Tower@jp : グラス: ヴァイオリン協奏曲; シュニトケ: 合奏協奏曲第5番


梅雨であります。
今年の梅雨はよく降ります。
先日は雨音がうるさくて夜中に目が覚めたほど。

じつは私の住む四国は、例年カラ梅雨のことが多くて、夏はしょっちゅう水不足。
住民がひびわれた地面を這いずって

 「水、水をくれえ〜」

と、のたうちまわるのが夏の風物詩となって久しいですが(←嘘)
今年はどうやら水は充分みたいですね。
むしろ水害が心配。


さて、何年か前に「梅雨時にふさわしいクラシック」ということで取り上げた
フィリップ・グラス「ヴァイオリン協奏曲」
あのときはナクソス・レーベルアデーレ・アンソニー独奏の録音でした。

このたび、クレーメル独奏/ドホナーニ指揮の名盤が、タワーレコードからお安く再発されました。
カップリングはシュニトケ「合奏協奏曲第5番」

よく見ると、オケが・・・。
なんとまあ、ウィーン・フィルなんですね。
現代音楽も演奏するんですね・・・と思ったけど、そういえばウィーン・モデルン」なんて活動もやってたよなあ。

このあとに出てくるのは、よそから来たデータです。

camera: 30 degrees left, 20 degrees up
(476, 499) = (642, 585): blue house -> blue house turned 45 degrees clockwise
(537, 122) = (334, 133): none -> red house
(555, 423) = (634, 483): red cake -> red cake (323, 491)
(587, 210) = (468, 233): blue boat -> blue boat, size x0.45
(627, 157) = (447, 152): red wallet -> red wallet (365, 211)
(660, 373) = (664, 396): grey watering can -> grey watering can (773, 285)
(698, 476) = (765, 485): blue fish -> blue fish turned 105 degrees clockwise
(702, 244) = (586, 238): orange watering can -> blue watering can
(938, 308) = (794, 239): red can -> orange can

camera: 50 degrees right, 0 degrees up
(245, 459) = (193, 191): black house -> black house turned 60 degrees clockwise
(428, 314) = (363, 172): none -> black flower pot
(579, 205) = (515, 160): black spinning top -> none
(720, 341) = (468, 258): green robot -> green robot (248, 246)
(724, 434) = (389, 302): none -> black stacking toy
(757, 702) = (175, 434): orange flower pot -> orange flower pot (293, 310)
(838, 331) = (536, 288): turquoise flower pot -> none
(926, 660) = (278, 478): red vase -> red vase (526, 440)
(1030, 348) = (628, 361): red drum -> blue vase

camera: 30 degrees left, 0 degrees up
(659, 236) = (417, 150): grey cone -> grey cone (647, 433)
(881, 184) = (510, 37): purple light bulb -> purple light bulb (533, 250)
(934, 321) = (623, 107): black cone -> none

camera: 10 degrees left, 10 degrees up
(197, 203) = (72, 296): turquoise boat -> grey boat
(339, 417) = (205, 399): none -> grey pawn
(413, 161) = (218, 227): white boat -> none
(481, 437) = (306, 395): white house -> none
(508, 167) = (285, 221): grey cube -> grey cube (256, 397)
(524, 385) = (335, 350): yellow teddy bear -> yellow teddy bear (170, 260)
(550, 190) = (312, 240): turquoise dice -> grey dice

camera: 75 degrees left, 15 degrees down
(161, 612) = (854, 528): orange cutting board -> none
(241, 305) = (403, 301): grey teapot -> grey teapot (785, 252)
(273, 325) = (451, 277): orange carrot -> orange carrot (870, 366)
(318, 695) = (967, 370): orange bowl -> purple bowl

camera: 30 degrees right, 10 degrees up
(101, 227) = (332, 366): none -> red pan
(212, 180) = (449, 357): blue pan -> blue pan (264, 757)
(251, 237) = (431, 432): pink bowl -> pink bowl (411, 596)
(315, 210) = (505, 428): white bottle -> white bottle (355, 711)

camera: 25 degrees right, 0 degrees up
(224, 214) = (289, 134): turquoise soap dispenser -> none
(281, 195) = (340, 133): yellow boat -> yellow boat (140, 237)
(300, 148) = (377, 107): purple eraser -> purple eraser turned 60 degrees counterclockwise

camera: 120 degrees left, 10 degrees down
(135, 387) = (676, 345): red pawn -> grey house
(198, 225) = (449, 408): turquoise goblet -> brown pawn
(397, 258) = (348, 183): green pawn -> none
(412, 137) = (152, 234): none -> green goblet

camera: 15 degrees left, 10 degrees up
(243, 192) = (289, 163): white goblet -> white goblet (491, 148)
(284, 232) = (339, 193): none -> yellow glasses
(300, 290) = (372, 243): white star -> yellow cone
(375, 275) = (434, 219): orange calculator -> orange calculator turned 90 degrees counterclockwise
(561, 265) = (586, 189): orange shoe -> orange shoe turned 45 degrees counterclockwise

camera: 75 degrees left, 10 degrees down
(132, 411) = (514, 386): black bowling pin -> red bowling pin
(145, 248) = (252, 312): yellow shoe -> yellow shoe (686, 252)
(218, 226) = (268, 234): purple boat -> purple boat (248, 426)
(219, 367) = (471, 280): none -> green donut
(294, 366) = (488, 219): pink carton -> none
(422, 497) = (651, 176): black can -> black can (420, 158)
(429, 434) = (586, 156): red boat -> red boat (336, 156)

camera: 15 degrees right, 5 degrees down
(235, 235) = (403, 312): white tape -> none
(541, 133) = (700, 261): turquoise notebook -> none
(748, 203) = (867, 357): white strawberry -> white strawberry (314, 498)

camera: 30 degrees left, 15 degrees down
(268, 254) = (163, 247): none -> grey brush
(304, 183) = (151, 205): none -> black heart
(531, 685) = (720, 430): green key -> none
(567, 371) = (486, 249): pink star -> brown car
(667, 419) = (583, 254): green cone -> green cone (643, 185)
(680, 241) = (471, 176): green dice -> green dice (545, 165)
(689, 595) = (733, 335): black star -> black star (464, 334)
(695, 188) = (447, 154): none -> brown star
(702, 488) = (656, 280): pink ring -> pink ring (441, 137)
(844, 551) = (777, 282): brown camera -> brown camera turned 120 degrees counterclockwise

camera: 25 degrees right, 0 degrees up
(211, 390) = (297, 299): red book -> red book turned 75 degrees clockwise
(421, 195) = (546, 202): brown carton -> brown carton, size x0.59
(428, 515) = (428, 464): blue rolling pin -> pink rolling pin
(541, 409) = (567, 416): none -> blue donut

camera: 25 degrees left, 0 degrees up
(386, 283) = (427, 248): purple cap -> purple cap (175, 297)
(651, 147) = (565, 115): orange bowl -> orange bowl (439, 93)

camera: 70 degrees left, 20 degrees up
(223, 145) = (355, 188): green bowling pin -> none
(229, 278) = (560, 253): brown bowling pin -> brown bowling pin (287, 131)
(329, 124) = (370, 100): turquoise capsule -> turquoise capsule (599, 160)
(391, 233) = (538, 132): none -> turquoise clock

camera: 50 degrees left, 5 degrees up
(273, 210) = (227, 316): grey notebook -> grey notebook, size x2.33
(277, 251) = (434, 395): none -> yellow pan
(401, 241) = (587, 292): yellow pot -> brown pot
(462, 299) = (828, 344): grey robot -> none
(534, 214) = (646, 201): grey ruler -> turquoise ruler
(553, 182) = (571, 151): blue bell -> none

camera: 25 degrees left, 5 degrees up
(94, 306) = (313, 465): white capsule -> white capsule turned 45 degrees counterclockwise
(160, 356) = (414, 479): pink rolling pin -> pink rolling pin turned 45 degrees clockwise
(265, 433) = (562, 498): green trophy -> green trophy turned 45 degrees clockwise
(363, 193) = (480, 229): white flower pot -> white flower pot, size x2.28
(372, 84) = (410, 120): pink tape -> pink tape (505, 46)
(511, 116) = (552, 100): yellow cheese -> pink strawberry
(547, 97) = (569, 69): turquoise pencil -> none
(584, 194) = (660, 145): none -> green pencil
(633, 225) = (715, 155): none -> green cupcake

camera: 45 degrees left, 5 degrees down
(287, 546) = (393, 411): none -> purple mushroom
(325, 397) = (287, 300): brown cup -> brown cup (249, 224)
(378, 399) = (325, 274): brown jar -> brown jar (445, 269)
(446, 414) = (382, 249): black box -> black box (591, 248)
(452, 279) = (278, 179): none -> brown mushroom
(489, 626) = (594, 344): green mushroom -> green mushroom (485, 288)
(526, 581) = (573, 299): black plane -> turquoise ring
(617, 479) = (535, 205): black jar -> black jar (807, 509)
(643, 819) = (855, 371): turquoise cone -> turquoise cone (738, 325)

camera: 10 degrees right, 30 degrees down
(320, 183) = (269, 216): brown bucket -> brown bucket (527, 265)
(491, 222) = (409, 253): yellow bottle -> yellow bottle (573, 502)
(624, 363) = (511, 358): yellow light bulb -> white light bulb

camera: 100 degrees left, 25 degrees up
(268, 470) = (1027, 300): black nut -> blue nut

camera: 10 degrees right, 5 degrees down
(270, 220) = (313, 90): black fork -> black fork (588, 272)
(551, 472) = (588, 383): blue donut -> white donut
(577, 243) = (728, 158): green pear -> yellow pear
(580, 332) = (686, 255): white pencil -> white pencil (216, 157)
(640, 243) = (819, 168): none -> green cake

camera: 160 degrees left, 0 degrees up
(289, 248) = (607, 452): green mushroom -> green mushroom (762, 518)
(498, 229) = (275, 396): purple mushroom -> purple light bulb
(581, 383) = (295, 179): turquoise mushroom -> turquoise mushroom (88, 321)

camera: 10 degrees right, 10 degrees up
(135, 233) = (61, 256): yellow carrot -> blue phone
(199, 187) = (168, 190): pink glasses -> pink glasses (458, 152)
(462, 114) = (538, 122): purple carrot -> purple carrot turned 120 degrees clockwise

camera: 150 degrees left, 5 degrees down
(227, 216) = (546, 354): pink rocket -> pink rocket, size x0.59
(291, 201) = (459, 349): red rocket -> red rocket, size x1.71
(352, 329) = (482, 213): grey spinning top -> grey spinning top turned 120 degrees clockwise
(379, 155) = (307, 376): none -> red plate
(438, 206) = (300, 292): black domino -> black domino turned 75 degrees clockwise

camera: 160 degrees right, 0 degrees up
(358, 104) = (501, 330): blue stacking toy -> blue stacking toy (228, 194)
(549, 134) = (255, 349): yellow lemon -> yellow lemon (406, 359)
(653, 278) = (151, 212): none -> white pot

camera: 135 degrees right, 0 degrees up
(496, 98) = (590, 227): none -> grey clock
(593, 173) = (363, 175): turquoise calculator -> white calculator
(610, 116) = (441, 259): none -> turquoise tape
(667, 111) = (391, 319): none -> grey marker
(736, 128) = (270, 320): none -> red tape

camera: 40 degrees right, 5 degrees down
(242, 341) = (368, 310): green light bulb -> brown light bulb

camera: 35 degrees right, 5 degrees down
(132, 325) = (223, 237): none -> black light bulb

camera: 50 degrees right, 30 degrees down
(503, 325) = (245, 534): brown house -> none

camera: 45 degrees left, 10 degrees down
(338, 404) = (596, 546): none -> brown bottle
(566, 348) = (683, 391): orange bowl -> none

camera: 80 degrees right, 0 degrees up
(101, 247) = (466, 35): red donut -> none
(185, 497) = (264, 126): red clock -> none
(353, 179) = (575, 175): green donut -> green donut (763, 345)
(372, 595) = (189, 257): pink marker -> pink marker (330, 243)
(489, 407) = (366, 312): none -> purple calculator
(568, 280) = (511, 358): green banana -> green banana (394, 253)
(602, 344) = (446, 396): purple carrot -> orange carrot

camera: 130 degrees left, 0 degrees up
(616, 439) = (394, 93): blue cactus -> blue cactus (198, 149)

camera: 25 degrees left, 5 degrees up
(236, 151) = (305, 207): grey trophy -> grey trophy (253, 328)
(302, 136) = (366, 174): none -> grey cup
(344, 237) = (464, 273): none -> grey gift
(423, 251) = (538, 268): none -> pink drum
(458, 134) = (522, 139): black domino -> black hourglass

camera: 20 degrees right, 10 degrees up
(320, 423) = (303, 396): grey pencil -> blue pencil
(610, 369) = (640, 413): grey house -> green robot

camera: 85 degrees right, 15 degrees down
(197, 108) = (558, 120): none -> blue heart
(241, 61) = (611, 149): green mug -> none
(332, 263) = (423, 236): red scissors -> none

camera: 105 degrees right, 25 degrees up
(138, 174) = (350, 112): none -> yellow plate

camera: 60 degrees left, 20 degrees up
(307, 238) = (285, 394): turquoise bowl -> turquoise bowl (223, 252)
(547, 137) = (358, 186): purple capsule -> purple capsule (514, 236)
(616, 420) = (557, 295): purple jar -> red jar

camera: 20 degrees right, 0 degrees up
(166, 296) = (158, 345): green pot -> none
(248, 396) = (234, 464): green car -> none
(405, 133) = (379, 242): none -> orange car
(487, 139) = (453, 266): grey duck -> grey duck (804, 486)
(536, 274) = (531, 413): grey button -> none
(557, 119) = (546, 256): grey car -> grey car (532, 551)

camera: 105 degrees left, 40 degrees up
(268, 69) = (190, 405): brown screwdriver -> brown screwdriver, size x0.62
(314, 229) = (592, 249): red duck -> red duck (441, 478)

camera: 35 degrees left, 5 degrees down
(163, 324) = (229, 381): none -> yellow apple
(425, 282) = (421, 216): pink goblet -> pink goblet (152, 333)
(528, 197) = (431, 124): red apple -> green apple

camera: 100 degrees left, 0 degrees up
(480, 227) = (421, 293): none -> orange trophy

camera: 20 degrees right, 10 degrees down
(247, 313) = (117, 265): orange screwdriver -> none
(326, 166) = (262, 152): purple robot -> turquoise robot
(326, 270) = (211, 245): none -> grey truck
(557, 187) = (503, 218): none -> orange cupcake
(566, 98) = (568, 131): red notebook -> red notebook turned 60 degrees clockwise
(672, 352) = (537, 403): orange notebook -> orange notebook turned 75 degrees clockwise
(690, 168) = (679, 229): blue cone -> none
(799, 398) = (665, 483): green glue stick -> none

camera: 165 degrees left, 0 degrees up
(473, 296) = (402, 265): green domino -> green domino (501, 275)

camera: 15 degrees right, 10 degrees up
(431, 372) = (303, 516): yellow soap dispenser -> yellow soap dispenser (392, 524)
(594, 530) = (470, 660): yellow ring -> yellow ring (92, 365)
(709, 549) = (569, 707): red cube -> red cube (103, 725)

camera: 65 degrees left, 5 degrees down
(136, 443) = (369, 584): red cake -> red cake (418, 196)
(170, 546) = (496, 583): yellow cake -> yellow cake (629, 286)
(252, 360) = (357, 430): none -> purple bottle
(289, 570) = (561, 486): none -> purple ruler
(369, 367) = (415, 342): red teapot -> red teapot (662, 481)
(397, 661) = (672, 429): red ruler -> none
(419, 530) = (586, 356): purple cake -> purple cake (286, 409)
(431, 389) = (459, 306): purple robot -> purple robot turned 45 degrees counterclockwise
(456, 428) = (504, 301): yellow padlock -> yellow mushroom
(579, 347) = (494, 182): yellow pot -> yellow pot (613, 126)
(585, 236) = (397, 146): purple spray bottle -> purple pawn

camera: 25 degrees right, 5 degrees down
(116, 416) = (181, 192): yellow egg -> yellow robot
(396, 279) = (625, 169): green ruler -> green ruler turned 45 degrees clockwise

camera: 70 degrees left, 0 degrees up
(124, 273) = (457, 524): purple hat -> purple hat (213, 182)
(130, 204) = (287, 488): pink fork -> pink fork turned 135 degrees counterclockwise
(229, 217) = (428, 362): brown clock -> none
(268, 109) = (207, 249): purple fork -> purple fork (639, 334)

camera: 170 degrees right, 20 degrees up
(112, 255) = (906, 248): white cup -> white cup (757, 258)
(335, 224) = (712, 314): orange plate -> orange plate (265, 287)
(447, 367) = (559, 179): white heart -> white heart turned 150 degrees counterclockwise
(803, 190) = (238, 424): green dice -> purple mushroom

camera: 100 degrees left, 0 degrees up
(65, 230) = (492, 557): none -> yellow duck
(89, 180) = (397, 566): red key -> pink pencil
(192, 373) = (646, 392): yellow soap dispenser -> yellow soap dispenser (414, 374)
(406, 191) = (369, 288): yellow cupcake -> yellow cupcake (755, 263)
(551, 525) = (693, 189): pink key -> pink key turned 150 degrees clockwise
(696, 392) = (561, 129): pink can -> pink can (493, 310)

さて、グラス「ヴァイオリン協奏曲」は・・・、やっぱりいいなあ、これ好きだなあ。
ロマンティック・ミニマルというのでしょうか、執拗な分散和音の反復は適度に湿度を伴い、耳をやさしく癒してくれます。
ここでのクレーメルは、作品を自分にグイと引き寄せ才気のおもむくままに音をほとばしらせたりはしません。
モノトーンで抒情的な響きに静かに寄り添いながら、深い共感もビンビン伝わってくる知的なアプローチ。

 第1楽章
 

夢見ごこちでメランコリック、しっとりソフィスティケイテッドされた素敵な音楽であります。
そしてやっぱり梅雨にはよく合います


くらべるとアルフレード・シュニトケ「合奏協奏曲第5番」は、かなり現代音楽ぽい。
不安定に彷徨するソロ・ヴァイオリンにハープシコードがからみ、やがて全管弦楽が始動。
ソロ・ヴァイオリンはほとんど出ずっぱり。
よほど言いたいことがたくさんあるのでしょうか、ザラリと感性を刺激する不協和音ですごんでみたり、突如エモーショナルになって歌い上げたり、
ときにクールでしなやかなフレーズに流れ着いたりと、もう大忙し。
全曲ビンビンに緊張感みなぎる力作ですが、ヴァイオリンによる恨み節一代記を聴かされたみたいで少々疲れます。

 第2楽章 (何やら決然とした調子が力強い楽章)
 

やっぱりシュニトケの合奏協奏曲では、第1番第2番、第3番が、余裕とパロディ精神が感じられて好きだなあ。